◆ Given data ◆

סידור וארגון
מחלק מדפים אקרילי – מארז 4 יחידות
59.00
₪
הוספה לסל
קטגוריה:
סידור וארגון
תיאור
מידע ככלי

◆ What is needed ◆
Every entry is to be restated word for word, with nothing dropped.

◆ Task output ◆
סידור וארגון
מחלק מדפים אקרילי – מארז 4 יחידות
59.00
₪
הוספה לסל
קטגוריה:
סידור וארגון
תיאור
מידע ככלי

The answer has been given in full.